History/usage of virtual machines

  • Invented by IBM in late 1960's
  • Original usage:
    • One VM per user
    • Each user ran a different guest OS
    • Single shared hardware platform
  • Interest died out in the 1980's and 1990's:
    • Each user had a private machine
  • Reinvented, made practical by Mendel Rosenblum and graduate students at Stanford, formed VMware.
  • Software development:
    • Need to test software on different OS versions:
    • Keep one VM for each OS version.
    • Use a single machine to test all versions.
  • Datacenters:
    • Problem: many machines, each running a single application
      • Need separate machines for isolation: application crash could bring down the entire machine
      • Most applications only need a fraction of machine's resources.
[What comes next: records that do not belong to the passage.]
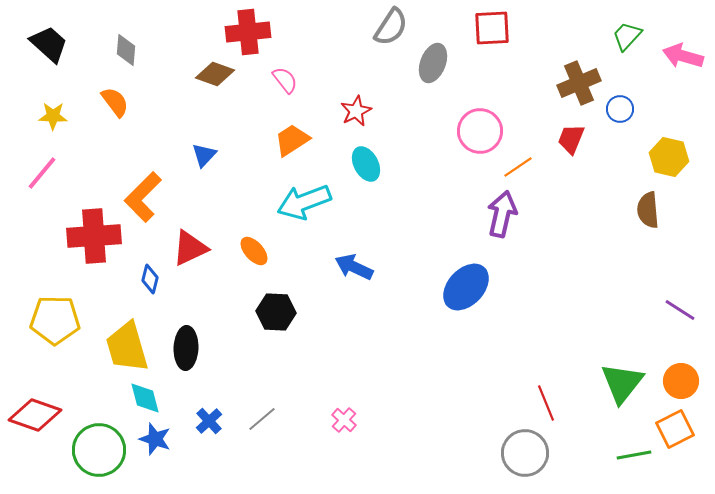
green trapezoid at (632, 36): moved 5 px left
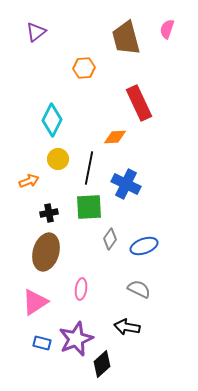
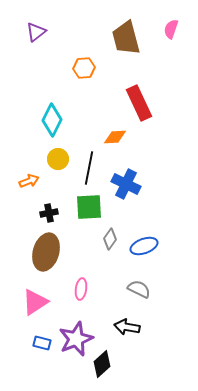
pink semicircle: moved 4 px right
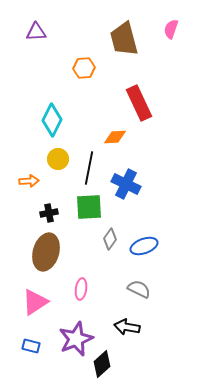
purple triangle: rotated 35 degrees clockwise
brown trapezoid: moved 2 px left, 1 px down
orange arrow: rotated 18 degrees clockwise
blue rectangle: moved 11 px left, 3 px down
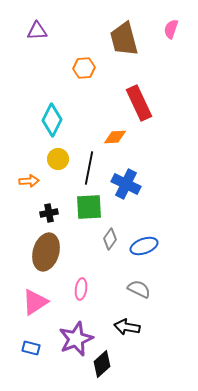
purple triangle: moved 1 px right, 1 px up
blue rectangle: moved 2 px down
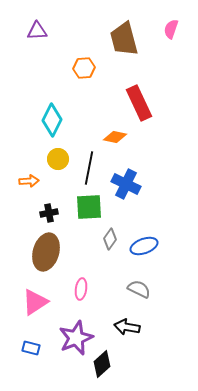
orange diamond: rotated 15 degrees clockwise
purple star: moved 1 px up
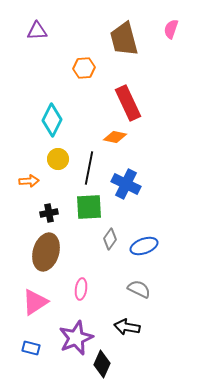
red rectangle: moved 11 px left
black diamond: rotated 24 degrees counterclockwise
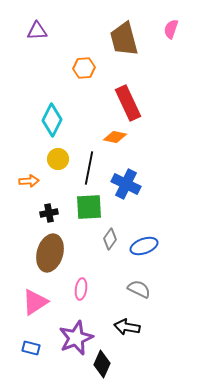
brown ellipse: moved 4 px right, 1 px down
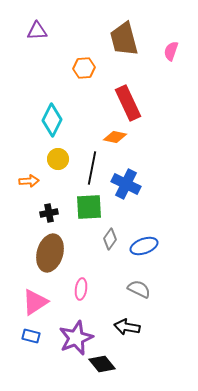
pink semicircle: moved 22 px down
black line: moved 3 px right
blue rectangle: moved 12 px up
black diamond: rotated 64 degrees counterclockwise
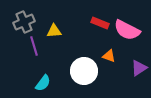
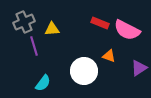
yellow triangle: moved 2 px left, 2 px up
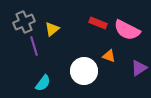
red rectangle: moved 2 px left
yellow triangle: rotated 35 degrees counterclockwise
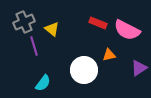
yellow triangle: rotated 42 degrees counterclockwise
orange triangle: moved 1 px up; rotated 32 degrees counterclockwise
white circle: moved 1 px up
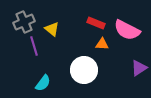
red rectangle: moved 2 px left
orange triangle: moved 7 px left, 11 px up; rotated 16 degrees clockwise
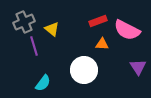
red rectangle: moved 2 px right, 2 px up; rotated 42 degrees counterclockwise
purple triangle: moved 1 px left, 1 px up; rotated 30 degrees counterclockwise
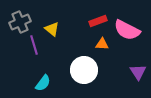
gray cross: moved 4 px left
purple line: moved 1 px up
purple triangle: moved 5 px down
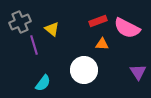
pink semicircle: moved 2 px up
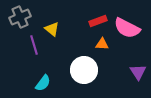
gray cross: moved 5 px up
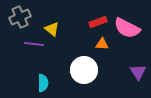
red rectangle: moved 1 px down
purple line: moved 1 px up; rotated 66 degrees counterclockwise
cyan semicircle: rotated 36 degrees counterclockwise
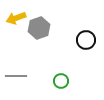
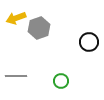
black circle: moved 3 px right, 2 px down
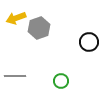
gray line: moved 1 px left
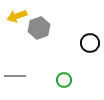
yellow arrow: moved 1 px right, 2 px up
black circle: moved 1 px right, 1 px down
green circle: moved 3 px right, 1 px up
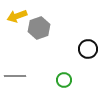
black circle: moved 2 px left, 6 px down
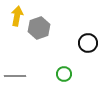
yellow arrow: rotated 120 degrees clockwise
black circle: moved 6 px up
green circle: moved 6 px up
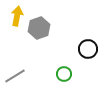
black circle: moved 6 px down
gray line: rotated 30 degrees counterclockwise
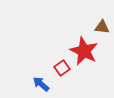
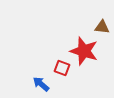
red star: rotated 8 degrees counterclockwise
red square: rotated 35 degrees counterclockwise
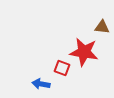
red star: moved 1 px down; rotated 8 degrees counterclockwise
blue arrow: rotated 30 degrees counterclockwise
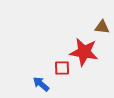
red square: rotated 21 degrees counterclockwise
blue arrow: rotated 30 degrees clockwise
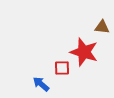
red star: rotated 8 degrees clockwise
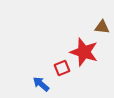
red square: rotated 21 degrees counterclockwise
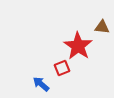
red star: moved 6 px left, 6 px up; rotated 16 degrees clockwise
    • Solution: datacenter consolidation
      • One VM per application
      • Run several VM's on a single machine
      • Reduce # of machines
  • Encapsulation, restart:
    • VMM can encapsulate entire state of a VM in a file.
    • Can save, continue, restore old state.
    • Datacenter example:
      • Can migrate VM's between machines to balance load
    • Software development:
      • Tests may corrupt the state of the machine
      • Solution:
        • Run tests in a VM
        • Always start tests from a saved VM configuration
        • Discard VM state after tests
        • Results: reproducible tests
  • Security: can monitor all communication into and out of VM.
  • Heavily used in cloud computing (e.g. Amazon Web Services, Google Cloud).